▸ **Job item**: Output the data below exactly as it is, dropping the pictures from your copy.

Data: Begin

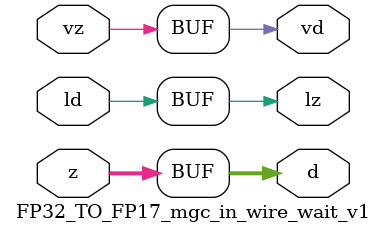
<source format=v>
module FP32_TO_FP17_mgc_in_wire_wait_v1 (ld, vd, d, lz, vz, z);
  parameter integer rscid = 1;
  parameter integer width = 8;
  input ld;
  output vd;
  output [width-1:0] d;
  output lz;
  input vz;
  input [width-1:0] z;
  wire vd;
  wire [width-1:0] d;
  wire lz;
  assign d = z;
  assign lz = ld;
  assign vd = vz;
endmodule
</source>
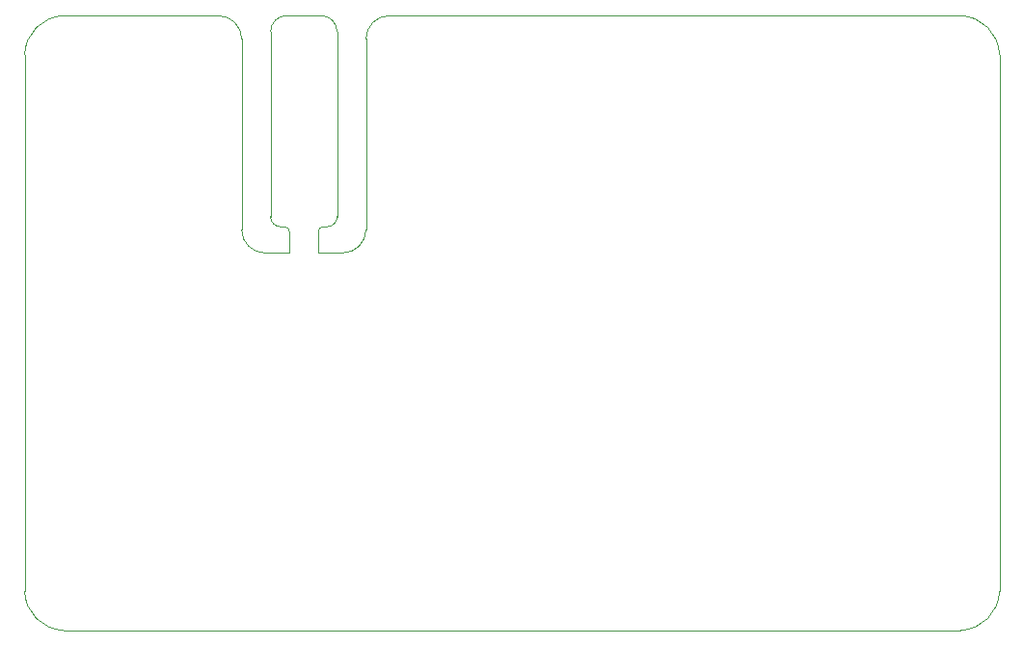
<source format=gbr>
%TF.GenerationSoftware,KiCad,Pcbnew,(6.0.5)*%
%TF.CreationDate,2023-01-03T21:16:04-06:00*%
%TF.ProjectId,NFC_BusinessCard,4e46435f-4275-4736-996e-657373436172,rev?*%
%TF.SameCoordinates,Original*%
%TF.FileFunction,Profile,NP*%
%FSLAX46Y46*%
G04 Gerber Fmt 4.6, Leading zero omitted, Abs format (unit mm)*
G04 Created by KiCad (PCBNEW (6.0.5)) date 2023-01-03 21:16:04*
%MOMM*%
%LPD*%
G01*
G04 APERTURE LIST*
%TA.AperFunction,Profile*%
%ADD10C,0.050000*%
%TD*%
G04 APERTURE END LIST*
D10*
X135674100Y-96812100D02*
X135674100Y-80048100D01*
X137706100Y-78016100D02*
G75*
G03*
X135674100Y-80048100I0J-2032000D01*
G01*
X128943100Y-96939100D02*
X128943100Y-98844100D01*
X187871100Y-131991100D02*
G75*
G03*
X191300099Y-128562101I-97900J3526900D01*
G01*
X105702100Y-128562100D02*
X105702100Y-81445100D01*
X124752100Y-80048100D02*
G75*
G03*
X122720100Y-78016100I-2032000J0D01*
G01*
X133642100Y-98844100D02*
G75*
G03*
X135674100Y-96812100I0J2032000D01*
G01*
X131483100Y-98844100D02*
X133642100Y-98844100D01*
X191300100Y-81445100D02*
G75*
G03*
X187871100Y-78016100I-3526900J-97900D01*
G01*
X133134100Y-95669100D02*
X133134100Y-79413100D01*
X187871100Y-131991100D02*
X109131100Y-131991100D01*
X124752100Y-96812100D02*
X124752100Y-80048100D01*
X126784100Y-98844100D02*
X128943100Y-98844100D01*
X127292100Y-95669100D02*
X127292100Y-79413100D01*
X137706100Y-78016100D02*
X187871100Y-78016100D01*
X124752100Y-96812100D02*
G75*
G03*
X126784100Y-98844100I2032000J0D01*
G01*
X133134100Y-79413100D02*
G75*
G03*
X131737100Y-78016100I-1397000J0D01*
G01*
X128181100Y-96558100D02*
X128562100Y-96558100D01*
X128943100Y-96939100D02*
G75*
G03*
X128562100Y-96558100I-381000J0D01*
G01*
X109131100Y-78016098D02*
G75*
G03*
X105702099Y-81445099I97900J-3526902D01*
G01*
X131483100Y-96939100D02*
X131483100Y-98844100D01*
X131864100Y-96558100D02*
X132245100Y-96558100D01*
X127292100Y-95669100D02*
G75*
G03*
X128181100Y-96558100I889000J0D01*
G01*
X128689100Y-78016100D02*
X131737100Y-78016100D01*
X131864100Y-96558100D02*
G75*
G03*
X131483100Y-96939100I0J-381000D01*
G01*
X109131100Y-78016100D02*
X122720100Y-78016100D01*
X105702099Y-128562100D02*
G75*
G03*
X109131098Y-131991100I3526901J97900D01*
G01*
X132245100Y-96558100D02*
G75*
G03*
X133134100Y-95669100I0J889000D01*
G01*
X191300100Y-81445100D02*
X191300100Y-128562100D01*
X128689100Y-78016100D02*
G75*
G03*
X127292100Y-79413100I0J-1397000D01*
G01*
M02*

</source>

Data: End

▸ **Task result**:
<source format=v>
module FP32_TO_FP17_mgc_in_wire_wait_v1 (ld, vd, d, lz, vz, z);
  parameter integer rscid = 1;
  parameter integer width = 8;
  input ld;
  output vd;
  output [width-1:0] d;
  output lz;
  input vz;
  input [width-1:0] z;
  wire vd;
  wire [width-1:0] d;
  wire lz;
  assign d = z;
  assign lz = ld;
  assign vd = vz;
endmodule
</source>
<source format=gbr>
%TF.GenerationSoftware,KiCad,Pcbnew,(6.0.5)*%
%TF.CreationDate,2023-01-03T21:16:04-06:00*%
%TF.ProjectId,NFC_BusinessCard,4e46435f-4275-4736-996e-657373436172,rev?*%
%TF.SameCoordinates,Original*%
%TF.FileFunction,Profile,NP*%
%FSLAX46Y46*%
G04 Gerber Fmt 4.6, Leading zero omitted, Abs format (unit mm)*
G04 Created by KiCad (PCBNEW (6.0.5)) date 2023-01-03 21:16:04*
%MOMM*%
%LPD*%
G01*
G04 APERTURE LIST*
%TA.AperFunction,Profile*%
%ADD10C,0.050000*%
%TD*%
G04 APERTURE END LIST*
D10*
X135674100Y-96812100D02*
X135674100Y-80048100D01*
X137706100Y-78016100D02*
G75*
G03*
X135674100Y-80048100I0J-2032000D01*
G01*
X128943100Y-96939100D02*
X128943100Y-98844100D01*
X187871100Y-131991100D02*
G75*
G03*
X191300099Y-128562101I-97900J3526900D01*
G01*
X105702100Y-128562100D02*
X105702100Y-81445100D01*
X124752100Y-80048100D02*
G75*
G03*
X122720100Y-78016100I-2032000J0D01*
G01*
X133642100Y-98844100D02*
G75*
G03*
X135674100Y-96812100I0J2032000D01*
G01*
X131483100Y-98844100D02*
X133642100Y-98844100D01*
X191300100Y-81445100D02*
G75*
G03*
X187871100Y-78016100I-3526900J-97900D01*
G01*
X133134100Y-95669100D02*
X133134100Y-79413100D01*
X187871100Y-131991100D02*
X109131100Y-131991100D01*
X124752100Y-96812100D02*
X124752100Y-80048100D01*
X126784100Y-98844100D02*
X128943100Y-98844100D01*
X127292100Y-95669100D02*
X127292100Y-79413100D01*
X137706100Y-78016100D02*
X187871100Y-78016100D01*
X124752100Y-96812100D02*
G75*
G03*
X126784100Y-98844100I2032000J0D01*
G01*
X133134100Y-79413100D02*
G75*
G03*
X131737100Y-78016100I-1397000J0D01*
G01*
X128181100Y-96558100D02*
X128562100Y-96558100D01*
X128943100Y-96939100D02*
G75*
G03*
X128562100Y-96558100I-381000J0D01*
G01*
X109131100Y-78016098D02*
G75*
G03*
X105702099Y-81445099I97900J-3526902D01*
G01*
X131483100Y-96939100D02*
X131483100Y-98844100D01*
X131864100Y-96558100D02*
X132245100Y-96558100D01*
X127292100Y-95669100D02*
G75*
G03*
X128181100Y-96558100I889000J0D01*
G01*
X128689100Y-78016100D02*
X131737100Y-78016100D01*
X131864100Y-96558100D02*
G75*
G03*
X131483100Y-96939100I0J-381000D01*
G01*
X109131100Y-78016100D02*
X122720100Y-78016100D01*
X105702099Y-128562100D02*
G75*
G03*
X109131098Y-131991100I3526901J97900D01*
G01*
X132245100Y-96558100D02*
G75*
G03*
X133134100Y-95669100I0J889000D01*
G01*
X191300100Y-81445100D02*
X191300100Y-128562100D01*
X128689100Y-78016100D02*
G75*
G03*
X127292100Y-79413100I0J-1397000D01*
G01*
M02*

</source>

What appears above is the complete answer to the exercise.